Now all of this may sound cliched, because it is. But there is a reason why a cliche becomes a cliche, it is because it works well in the first place. What makes a cliche work are the characters. And Wonder Woman is filled with a talented cast. But at its core it is a love story : the story of Diana and Steve. Gal Gadot, as mentioned earlier, is near perfect in her role, she brings the sense of ‘wonder’ missing in all of the previous DC movies. But it Chris Pine’s Steve Trevor that almost steals the show by his understated performance. Gadot and Pine share instant, natural and crackling chemistry, their back and forth banter are some of the highlights of the movie.

18767576_10155320005063926_7958054385313118479_n
Steve and Diana. Also my girlfriend and I.

I read this piece by Alonso Duralde, chief reviewer for The Wrap, and it expresses everything I want to say very articulately.

It’s often said that there’s no such thing as an anti-war movie, since combat is so cinematically exciting, but director Patty Jenkins (“Monster”) gets closer to that goal than most: when we see war here, we see destroyed men who have lost limbs, devastated countryside, and yowling orphans who will never be reunited with their parents. And unlike so many 21st century adventures, the sacrifices here stick; there’s no take-backs in the final minutes.

Diana’s scenes of action are thrilling precisely because they’re meant to stop war, not to foment it; the idea of a demi-god using love to fight war might sound goofy in the abstract, but Jenkins make the concept work.

Diana, despite constant warnings by Steve and his motley group of companions, at one point storms through No Man’s Land, a piece of land during the war which no one from either side has been able to cross due to incessant firing from both side. That scene gave me chills. Okay, who am I kidding? I wept profusely as she braved bullet after bullet, deflected bomb after bomb, but nevertheless persisted. That scene is iconic not just in the context of DC movies or in the closeted context of comicbook movie genre kind of way, but for film making in general, standing up as a testament to the greatness popcorn entertainment can achieve if only a little imagination and a whole lot of empathy are deployed. That is the scene where Diana becomes a hero, the hero the DC universe needs. The hero every little girl and boy deserves. Pure, unadulterated, old school bravery from a character that took 75 years to come to screen.

18557427_666824986821035_9150706398487370706_n
This is the scene and yes, GET TICKETS, if you haven’t yet. This sequence alone deserves admission to the theaters not just once, but as many times you want to experience something as heroic on the big screen.

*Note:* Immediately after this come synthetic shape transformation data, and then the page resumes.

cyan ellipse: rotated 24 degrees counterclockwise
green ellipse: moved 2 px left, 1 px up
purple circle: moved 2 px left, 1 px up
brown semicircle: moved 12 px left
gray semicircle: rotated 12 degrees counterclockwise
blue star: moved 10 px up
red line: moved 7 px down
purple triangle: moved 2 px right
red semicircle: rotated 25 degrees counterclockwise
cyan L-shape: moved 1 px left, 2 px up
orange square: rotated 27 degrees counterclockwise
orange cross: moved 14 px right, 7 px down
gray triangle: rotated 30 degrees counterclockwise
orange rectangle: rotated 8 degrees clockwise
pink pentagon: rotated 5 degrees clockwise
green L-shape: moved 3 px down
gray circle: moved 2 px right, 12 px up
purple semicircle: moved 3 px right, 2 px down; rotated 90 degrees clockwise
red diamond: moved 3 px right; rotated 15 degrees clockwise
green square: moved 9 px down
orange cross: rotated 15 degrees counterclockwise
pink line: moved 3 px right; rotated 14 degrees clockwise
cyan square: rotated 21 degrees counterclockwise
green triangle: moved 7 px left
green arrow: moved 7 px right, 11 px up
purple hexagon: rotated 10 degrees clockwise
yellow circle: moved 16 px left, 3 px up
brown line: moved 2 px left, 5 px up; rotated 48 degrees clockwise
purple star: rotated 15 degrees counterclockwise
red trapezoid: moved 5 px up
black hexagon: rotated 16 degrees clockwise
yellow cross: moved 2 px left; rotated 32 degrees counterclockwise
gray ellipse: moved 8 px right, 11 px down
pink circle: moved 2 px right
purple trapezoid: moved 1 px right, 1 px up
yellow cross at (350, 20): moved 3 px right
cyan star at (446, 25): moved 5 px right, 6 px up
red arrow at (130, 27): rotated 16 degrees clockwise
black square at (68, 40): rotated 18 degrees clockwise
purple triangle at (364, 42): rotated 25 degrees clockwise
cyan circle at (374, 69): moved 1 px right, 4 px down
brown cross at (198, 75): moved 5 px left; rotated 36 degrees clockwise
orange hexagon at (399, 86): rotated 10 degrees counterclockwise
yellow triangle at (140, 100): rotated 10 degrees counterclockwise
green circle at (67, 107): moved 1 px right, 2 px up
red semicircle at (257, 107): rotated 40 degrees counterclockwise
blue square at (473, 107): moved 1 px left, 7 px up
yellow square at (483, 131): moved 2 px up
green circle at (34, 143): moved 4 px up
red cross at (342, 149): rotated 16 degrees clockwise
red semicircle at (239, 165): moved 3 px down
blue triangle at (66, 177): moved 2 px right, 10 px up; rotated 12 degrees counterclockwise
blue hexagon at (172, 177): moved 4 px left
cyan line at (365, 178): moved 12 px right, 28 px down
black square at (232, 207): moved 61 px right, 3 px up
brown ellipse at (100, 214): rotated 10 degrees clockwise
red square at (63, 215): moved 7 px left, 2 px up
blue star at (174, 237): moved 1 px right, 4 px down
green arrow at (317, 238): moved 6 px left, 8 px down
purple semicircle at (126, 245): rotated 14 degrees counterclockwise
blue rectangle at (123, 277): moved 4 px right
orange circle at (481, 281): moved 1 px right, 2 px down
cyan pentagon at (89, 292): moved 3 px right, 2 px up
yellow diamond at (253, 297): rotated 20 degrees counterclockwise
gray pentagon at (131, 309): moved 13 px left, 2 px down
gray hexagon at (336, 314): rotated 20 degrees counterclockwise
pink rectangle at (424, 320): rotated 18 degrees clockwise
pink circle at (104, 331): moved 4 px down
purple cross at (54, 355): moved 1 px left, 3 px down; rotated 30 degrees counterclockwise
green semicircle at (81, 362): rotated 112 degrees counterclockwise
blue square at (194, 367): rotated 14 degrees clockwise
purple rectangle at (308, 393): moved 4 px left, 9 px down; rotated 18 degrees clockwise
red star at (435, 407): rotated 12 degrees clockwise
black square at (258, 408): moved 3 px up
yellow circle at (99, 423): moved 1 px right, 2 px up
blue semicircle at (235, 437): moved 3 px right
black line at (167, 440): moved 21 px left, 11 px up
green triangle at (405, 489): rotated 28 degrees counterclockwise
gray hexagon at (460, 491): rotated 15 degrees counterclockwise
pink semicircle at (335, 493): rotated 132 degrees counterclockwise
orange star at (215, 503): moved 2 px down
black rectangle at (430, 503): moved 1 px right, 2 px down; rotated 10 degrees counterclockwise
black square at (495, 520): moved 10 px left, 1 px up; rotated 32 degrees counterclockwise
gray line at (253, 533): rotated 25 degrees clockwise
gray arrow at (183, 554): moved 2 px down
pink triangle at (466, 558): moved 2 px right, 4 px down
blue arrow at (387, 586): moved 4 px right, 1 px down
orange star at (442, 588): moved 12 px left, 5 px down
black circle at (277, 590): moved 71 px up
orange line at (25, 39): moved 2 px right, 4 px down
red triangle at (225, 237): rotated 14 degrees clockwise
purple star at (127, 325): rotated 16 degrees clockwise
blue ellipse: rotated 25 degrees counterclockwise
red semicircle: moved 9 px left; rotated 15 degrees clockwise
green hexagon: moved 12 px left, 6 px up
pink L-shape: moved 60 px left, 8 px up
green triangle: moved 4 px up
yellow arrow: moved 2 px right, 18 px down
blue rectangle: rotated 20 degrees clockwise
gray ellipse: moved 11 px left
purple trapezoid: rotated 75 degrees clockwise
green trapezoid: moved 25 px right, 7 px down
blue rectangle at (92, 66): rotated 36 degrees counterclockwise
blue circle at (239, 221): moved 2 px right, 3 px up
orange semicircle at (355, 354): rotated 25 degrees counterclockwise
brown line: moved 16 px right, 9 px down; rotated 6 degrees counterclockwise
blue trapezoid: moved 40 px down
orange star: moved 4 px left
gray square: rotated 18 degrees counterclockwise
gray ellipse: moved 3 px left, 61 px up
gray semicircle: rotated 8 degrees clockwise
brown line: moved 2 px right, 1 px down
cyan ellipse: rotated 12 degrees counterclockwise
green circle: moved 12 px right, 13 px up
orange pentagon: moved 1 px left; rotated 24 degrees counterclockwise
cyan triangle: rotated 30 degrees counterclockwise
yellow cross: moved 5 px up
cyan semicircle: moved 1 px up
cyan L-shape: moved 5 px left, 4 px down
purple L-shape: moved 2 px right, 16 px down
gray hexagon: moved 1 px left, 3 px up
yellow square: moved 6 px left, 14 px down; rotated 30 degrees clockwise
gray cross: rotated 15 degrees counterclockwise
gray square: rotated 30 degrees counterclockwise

Not that the movie is without faults. The villains, except for Dr Poison, fail to be menacing enough to capture your attention. The third act feels clunky and there are some problems with the pacing. But the pros far outweigh the cons.

The action scenes, shot in slow motion with her now iconic theme music from BvS playing in the background, are amazing and gets your heart pumping.

This is the story of a demigoddess who chooses love over everything else and wins.
This is the story of a princess who does not need even a second to put herself in front of the firing line to save others from suffering.
This is the story of a girl who thinks the ice cream maker should be proud of his creation.
This is the story of a woman who is not a mother or a sister or a widow of someone leading her own movie to massive commercial and critical success.

And no, she did not even need a Batman cameo for that to happen.